NewsNewsChannel 5 Investigates

Actions

Career prosecutors withdraw from federal criminal investigation of GOP Congressman Andy Ogles

Local prosecutors are not commenting, but move may signal plans to drop investigation of one of President Trump's Republican allies
Posted
Andy Ogles AP Photo.jpg

NASHVILLE, Tenn. (WTVF) — Federal prosecutors based in Nashville have withdrawn from the criminal investigation of Tennessee Congressman Andy Ogles, an unprecedented move that could signal plans by the Trump administration to drop the case against a Republican ally.

With no explanation, Acting U.S. Attorney Brian McGuire filed a notice late Thursday to withdraw Assistant U.S. Attorneys Robert S. Levine and J. Christopher Suedekum from an on-going legal dispute over the FBI's access to evidence seized from Ogles last year.

McGuire's motion said the case would now be handled completely out of the Department of Justice in Washington, D.C.

That follows a recent move by the new Trump administration to force out the longtime head of DOJ's public corruption unit, Corey Amundson.
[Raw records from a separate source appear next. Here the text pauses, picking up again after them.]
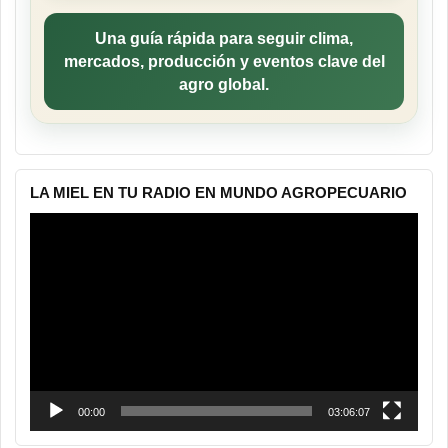
Una guía rápida para seguir clima,
mercados, producción y eventos clave del
agro global.
LA MIEL EN TU RADIO EN MUNDO AGROPECUARIO
Reproductor
de
vídeo
00:00
03:06:07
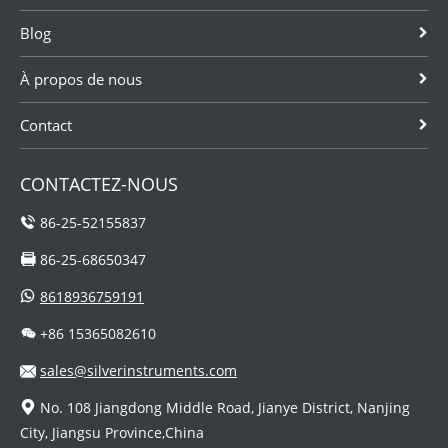
conducteur, il a
débit
.IP68, option de
Blog
peu d'effe...
traditionnelle et
précis...
classique q...
À propos de nous
Contact
CONTACTEZ-NOUS
86-25-52155837
86-25-68650347
8618936759191
+86 15365082610
sales@silverinstruments.com
No. 108 Jiangdong Middle Road, Jianye District, Nanjing
City, Jiangsu Province,China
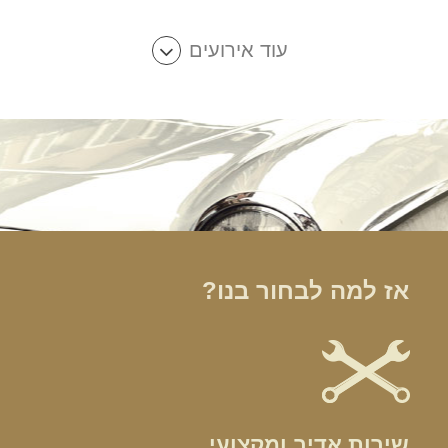
עוד אירועים
אז למה לבחור בנו?
שירות אדיב ומקצועי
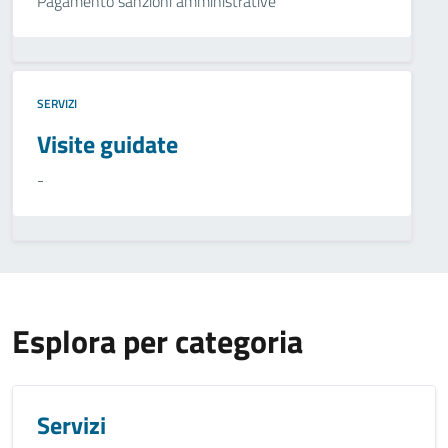
Pagamento sanzioni amministrative
SERVIZI
Visite guidate
-
Esplora per categoria
Servizi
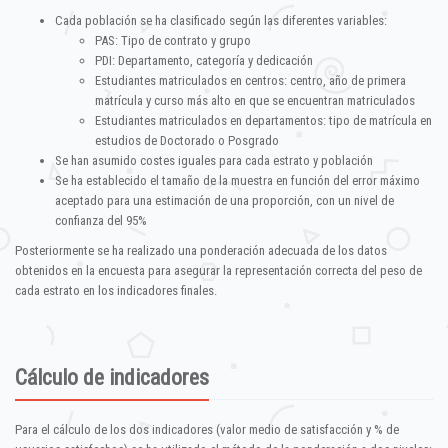
Cada población se ha clasificado según las diferentes variables:
PAS: Tipo de contrato y grupo
PDI: Departamento, categoría y dedicación
Estudiantes matriculados en centros: centro, año de primera
matrícula y curso más alto en que se encuentran matriculados
Estudiantes matriculados en departamentos: tipo de matrícula en
estudios de Doctorado o Posgrado
Se han asumido costes iguales para cada estrato y población
Se ha establecido el tamaño de la muestra en función del error máximo
aceptado para una estimación de una proporción, con un nivel de
confianza del 95%
Posteriormente se ha realizado una ponderación adecuada de los datos
obtenidos en la encuesta para asegurar la representación correcta del peso de
cada estrato en los indicadores finales.
Cálculo de indicadores
Para el cálculo de los dos indicadores (valor medio de satisfacción y % de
That leaves another career prosecutor, John P. Taddei, a trial attorney in DOJ's public integrity section, on the Ogles case.
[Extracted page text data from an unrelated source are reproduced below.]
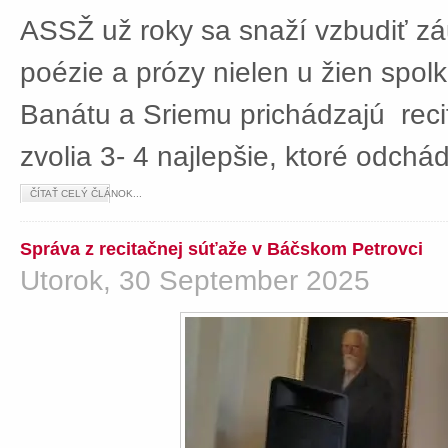
ASSŽ už roky sa snaží vzbudiť z
poézie a prózy nielen u žien spolká
Banátu a Sriemu prichádzajú rec
zvolia 3- 4 najlepšie, ktoré odch
ČÍTAŤ CELÝ ČLÁNOK...
Správa z recitačnej súťaže v Báčskom Petrovci
Utorok, 30 September 2025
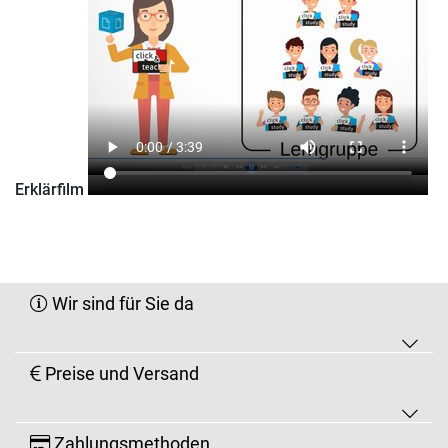
Erklärfilm
Wir sind für Sie da
Preise und Versand
Zahlungsmethoden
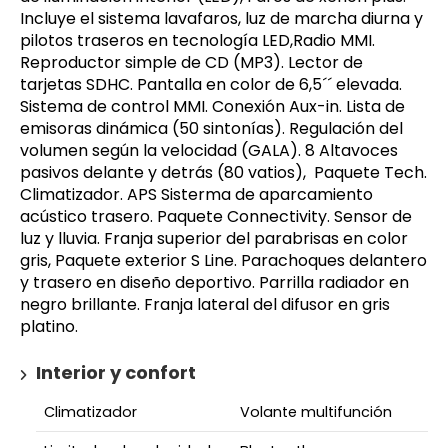
Incluye el sistema lavafaros, luz de marcha diurna y
pilotos traseros en tecnología LED,Radio MMI.
Reproductor simple de CD (MP3). Lector de
tarjetas SDHC. Pantalla en color de 6,5´´ elevada.
Sistema de control MMI. Conexión Aux-in. Lista de
emisoras dinámica (50 sintonías). Regulación del
volumen según la velocidad (GALA). 8 Altavoces
pasivos delante y detrás (80 vatios), Paquete Tech.
Climatizador. APS Sisterma de aparcamiento
acústico trasero. Paquete Connectivity. Sensor de
luz y lluvia. Franja superior del parabrisas en color
gris, Paquete exterior S Line. Parachoques delantero
y trasero en diseño deportivo. Parrilla radiador en
negro brillante. Franja lateral del difusor en gris
platino.
Interior y confort
Climatizador
Volante multifunción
A spokesperson for the U.S. Attorney's Office in Nashville declined to comment on the motion, as did Ogles attorney Alex Little.

For at least six months, the Maury County Republican has faced an FBI investigation into potential fraud involving campaign finance statements he filed during his first run for Congress in 2022 — specifically, his claim on federal reports to have personally loaned his campaign $320,000 of his own money.

NewsChannel 5’s exclusive investigation discovered that Ogles did not appear to have the financial resources to make such a loan, and he later filed amended campaign reports declaring that he had only loaned his campaign $20,000.

A congressional ethics investigation has so far confirmed NewsChannel 5’s questions, with Ogles’ treasurer speculating in sworn testimony that the Republican may have misrepresented the amount of money he had available to make his campaign look stronger in order to “buy the primary.”

Similar allegations led to the indictment of New York Congressman George Santos on federal fraud charges, leading to his eventual guilty plea and resignation.

Court filings show that the FBI served a search warrant on Google in July 2024 for Ogles' personal email account.

Then, on the day after the August primary, FBI agents showed up at Ogles' farm in Maury County with a second search warrant to seize his personal cell phone.

Since then, Ogles' team of high-powered attorneys has managed to keep the FBI from looking at the evidence, arguing that the FBI as part of the Executive Branch should not be able to see any communications regarding legislative business. They had asked a magistrate to allow them to work with the court cull out any evidence regarding legislative matters.

U.S. Magistrate Judge Alistair Newbern has not acted on that legal dispute for more than three months.

As NewsChannel 5 has previously reported, Ogles has appeared to attempt to curry favor with President Trump in recent weeks, introducing a resolution that has no chance of passing Congress to allow Trump to seek a third term, as well as a resolution supporting his bid to take over Greenland.

Ogles also showed up last year in support of President Trump at his hush-money trial in Manhattan.

The second-term congressman still faces an investigation by the U.S. House Ethics Committee over that report of the $320,000 personal loan.